REQUIREMENTS: Can you lay out the data from its very start through the line that contains "scientific name: Megalastrum aureisquama" as a numbered list, skipping any blank lines and including nothing past that line?

:: DATASET CONTENT

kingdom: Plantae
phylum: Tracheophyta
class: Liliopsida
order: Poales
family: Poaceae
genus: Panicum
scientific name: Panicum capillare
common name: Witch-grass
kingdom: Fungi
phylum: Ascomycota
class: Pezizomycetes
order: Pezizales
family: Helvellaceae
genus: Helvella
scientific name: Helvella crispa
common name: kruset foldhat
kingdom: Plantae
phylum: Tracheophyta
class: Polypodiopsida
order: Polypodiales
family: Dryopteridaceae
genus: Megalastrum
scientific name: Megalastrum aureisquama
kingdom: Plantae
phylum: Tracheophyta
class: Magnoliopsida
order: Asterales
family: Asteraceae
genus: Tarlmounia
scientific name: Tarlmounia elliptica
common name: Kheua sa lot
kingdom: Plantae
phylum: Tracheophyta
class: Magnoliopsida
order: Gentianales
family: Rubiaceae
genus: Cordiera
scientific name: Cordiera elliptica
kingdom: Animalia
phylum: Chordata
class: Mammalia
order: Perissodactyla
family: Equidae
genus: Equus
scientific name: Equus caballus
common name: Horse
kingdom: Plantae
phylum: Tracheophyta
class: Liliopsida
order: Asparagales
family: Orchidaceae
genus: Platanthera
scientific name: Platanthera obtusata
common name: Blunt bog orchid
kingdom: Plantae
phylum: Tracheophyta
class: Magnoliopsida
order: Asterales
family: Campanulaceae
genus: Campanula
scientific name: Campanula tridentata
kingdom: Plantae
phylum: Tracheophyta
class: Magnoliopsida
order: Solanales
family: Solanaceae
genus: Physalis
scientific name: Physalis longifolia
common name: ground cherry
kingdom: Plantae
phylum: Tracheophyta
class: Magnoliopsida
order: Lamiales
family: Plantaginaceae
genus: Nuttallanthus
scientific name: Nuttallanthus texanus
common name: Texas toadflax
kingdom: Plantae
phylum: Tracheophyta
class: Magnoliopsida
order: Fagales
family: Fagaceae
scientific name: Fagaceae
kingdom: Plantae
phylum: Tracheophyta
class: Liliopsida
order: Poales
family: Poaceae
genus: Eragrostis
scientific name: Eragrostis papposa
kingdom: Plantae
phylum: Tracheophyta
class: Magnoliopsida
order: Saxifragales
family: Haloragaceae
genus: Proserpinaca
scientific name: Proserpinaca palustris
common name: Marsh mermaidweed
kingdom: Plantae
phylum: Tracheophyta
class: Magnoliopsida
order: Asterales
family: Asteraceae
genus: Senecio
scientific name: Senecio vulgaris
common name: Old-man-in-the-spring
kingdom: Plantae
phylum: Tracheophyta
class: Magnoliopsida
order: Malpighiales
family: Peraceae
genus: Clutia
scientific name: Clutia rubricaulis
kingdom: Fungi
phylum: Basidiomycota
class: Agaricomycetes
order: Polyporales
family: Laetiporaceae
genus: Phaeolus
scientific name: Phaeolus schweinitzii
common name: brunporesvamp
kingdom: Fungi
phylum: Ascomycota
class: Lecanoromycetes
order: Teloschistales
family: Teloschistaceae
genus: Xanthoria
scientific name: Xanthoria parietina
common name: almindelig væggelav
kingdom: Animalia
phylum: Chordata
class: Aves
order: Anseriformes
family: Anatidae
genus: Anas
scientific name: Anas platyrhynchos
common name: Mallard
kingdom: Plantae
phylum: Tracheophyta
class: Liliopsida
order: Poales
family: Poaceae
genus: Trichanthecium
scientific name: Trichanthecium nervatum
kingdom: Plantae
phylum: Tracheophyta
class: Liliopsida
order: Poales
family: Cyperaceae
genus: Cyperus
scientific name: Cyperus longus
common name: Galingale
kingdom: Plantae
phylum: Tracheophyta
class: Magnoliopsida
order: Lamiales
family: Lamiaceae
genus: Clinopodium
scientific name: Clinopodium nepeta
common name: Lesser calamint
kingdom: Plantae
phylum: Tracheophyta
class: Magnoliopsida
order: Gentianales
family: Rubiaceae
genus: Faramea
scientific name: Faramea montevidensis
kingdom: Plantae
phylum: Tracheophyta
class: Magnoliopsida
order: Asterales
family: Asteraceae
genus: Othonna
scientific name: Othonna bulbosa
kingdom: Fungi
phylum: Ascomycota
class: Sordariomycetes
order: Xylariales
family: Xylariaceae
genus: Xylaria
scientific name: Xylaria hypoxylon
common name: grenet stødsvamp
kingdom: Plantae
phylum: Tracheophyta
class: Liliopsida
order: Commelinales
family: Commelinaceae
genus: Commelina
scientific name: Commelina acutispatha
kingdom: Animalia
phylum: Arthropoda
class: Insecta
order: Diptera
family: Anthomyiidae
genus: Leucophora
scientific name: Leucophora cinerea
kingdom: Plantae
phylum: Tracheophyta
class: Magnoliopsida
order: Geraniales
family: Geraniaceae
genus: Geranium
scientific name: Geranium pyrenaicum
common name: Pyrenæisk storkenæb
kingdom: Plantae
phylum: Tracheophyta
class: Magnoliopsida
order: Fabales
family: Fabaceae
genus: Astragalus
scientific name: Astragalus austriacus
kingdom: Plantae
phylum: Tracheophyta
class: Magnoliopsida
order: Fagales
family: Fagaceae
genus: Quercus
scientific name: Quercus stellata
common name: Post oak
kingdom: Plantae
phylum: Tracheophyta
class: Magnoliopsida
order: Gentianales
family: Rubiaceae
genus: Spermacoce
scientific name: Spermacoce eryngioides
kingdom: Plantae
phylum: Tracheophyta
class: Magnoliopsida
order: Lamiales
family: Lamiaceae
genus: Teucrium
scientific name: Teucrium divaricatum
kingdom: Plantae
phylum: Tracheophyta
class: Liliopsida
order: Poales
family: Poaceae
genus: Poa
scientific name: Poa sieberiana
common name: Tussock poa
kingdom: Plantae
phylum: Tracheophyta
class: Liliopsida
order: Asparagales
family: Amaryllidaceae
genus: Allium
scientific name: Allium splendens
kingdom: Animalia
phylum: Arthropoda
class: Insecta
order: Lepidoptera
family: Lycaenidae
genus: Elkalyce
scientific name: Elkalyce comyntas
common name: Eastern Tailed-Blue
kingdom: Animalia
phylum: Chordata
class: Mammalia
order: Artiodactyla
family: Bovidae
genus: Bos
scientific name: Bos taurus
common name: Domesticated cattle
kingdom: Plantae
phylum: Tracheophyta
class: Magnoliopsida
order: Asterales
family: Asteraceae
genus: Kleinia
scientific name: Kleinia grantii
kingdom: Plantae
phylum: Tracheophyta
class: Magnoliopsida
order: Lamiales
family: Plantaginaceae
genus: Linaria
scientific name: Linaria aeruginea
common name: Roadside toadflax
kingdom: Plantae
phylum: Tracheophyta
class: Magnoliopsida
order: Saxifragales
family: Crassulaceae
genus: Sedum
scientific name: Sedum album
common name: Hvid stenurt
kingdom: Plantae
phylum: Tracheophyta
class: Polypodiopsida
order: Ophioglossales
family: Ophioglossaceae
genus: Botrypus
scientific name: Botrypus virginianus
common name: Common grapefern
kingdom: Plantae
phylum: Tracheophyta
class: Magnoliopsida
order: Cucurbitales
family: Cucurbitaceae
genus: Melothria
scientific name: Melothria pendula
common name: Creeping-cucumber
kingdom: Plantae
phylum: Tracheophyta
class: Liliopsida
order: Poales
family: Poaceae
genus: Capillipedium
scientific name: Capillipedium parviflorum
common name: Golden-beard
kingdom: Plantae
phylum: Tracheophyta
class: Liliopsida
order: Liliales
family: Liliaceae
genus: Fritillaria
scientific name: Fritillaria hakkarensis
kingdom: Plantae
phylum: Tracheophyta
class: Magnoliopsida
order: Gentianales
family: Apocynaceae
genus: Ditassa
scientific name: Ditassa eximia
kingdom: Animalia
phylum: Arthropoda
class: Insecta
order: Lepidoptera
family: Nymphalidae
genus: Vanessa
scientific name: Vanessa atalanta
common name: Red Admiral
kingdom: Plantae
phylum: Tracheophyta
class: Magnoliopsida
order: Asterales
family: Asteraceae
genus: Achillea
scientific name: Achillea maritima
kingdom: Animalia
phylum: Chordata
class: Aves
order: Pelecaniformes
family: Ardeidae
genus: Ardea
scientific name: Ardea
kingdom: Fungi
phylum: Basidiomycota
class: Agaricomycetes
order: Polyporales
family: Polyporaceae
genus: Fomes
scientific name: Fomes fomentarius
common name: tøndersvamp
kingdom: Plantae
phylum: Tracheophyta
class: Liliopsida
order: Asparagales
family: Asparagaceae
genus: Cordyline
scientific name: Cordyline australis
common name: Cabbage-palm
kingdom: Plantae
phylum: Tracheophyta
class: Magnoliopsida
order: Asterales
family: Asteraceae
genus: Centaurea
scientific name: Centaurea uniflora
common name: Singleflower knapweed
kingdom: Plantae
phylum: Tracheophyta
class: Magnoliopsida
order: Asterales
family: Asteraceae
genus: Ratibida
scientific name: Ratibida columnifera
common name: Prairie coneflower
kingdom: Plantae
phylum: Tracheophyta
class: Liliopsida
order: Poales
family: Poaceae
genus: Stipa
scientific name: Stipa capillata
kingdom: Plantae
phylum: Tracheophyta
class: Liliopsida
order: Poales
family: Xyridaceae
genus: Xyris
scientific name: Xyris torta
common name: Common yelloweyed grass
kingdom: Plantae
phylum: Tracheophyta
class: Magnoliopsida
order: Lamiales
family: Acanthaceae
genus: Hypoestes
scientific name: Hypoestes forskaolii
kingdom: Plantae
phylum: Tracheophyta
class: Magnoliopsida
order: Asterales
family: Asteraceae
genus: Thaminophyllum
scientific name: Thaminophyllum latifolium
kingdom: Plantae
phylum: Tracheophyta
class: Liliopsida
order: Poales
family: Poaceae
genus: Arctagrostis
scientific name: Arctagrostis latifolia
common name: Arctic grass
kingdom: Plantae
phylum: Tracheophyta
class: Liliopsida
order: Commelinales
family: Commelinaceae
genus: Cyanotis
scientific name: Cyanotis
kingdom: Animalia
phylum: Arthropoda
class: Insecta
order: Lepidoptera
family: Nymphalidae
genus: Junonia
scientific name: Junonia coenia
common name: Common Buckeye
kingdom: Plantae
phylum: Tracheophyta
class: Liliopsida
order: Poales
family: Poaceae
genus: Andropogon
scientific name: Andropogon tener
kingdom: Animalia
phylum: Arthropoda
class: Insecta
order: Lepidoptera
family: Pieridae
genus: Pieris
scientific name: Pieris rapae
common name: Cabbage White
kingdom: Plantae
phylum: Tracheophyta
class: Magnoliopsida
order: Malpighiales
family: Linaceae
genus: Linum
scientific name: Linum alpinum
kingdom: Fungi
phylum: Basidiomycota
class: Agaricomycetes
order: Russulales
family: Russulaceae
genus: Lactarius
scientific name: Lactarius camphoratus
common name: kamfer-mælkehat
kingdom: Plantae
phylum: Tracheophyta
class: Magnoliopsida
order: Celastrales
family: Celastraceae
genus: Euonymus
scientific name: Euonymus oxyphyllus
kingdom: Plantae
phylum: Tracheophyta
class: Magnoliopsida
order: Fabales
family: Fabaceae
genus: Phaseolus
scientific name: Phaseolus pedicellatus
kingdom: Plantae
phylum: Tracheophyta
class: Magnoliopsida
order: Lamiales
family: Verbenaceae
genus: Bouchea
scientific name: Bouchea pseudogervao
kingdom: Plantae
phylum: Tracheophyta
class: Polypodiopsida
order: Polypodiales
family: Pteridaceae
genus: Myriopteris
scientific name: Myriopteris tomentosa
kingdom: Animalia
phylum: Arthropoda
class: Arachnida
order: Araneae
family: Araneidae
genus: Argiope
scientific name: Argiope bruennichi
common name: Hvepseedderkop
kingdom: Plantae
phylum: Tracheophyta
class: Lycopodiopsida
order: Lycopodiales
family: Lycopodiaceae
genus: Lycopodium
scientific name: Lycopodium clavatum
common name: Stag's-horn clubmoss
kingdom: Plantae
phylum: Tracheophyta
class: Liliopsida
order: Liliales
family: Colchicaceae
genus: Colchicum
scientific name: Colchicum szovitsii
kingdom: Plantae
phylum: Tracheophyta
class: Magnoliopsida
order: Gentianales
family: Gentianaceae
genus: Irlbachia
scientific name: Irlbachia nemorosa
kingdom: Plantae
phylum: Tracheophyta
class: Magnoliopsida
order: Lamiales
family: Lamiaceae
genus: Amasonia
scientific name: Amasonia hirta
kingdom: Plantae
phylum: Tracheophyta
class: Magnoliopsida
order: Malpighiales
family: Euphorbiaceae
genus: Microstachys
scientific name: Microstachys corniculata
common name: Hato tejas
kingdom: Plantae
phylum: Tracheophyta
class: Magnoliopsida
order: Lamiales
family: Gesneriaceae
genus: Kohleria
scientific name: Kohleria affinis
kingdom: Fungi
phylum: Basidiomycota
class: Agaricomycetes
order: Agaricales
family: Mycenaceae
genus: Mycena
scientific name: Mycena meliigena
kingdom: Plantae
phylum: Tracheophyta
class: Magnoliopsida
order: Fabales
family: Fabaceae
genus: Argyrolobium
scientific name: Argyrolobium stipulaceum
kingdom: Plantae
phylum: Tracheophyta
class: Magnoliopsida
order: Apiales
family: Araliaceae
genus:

::::

RESULT BELOW:
1. kingdom: Plantae
2. phylum: Tracheophyta
3. class: Liliopsida
4. order: Poales
5. family: Poaceae
6. genus: Panicum
7. scientific name: Panicum capillare
8. common name: Witch-grass
9. kingdom: Fungi
10. phylum: Ascomycota
11. class: Pezizomycetes
12. order: Pezizales
13. family: Helvellaceae
14. genus: Helvella
15. scientific name: Helvella crispa
16. common name: kruset foldhat
17. kingdom: Plantae
18. phylum: Tracheophyta
19. class: Polypodiopsida
20. order: Polypodiales
21. family: Dryopteridaceae
22. genus: Megalastrum
23. scientific name: Megalastrum aureisquama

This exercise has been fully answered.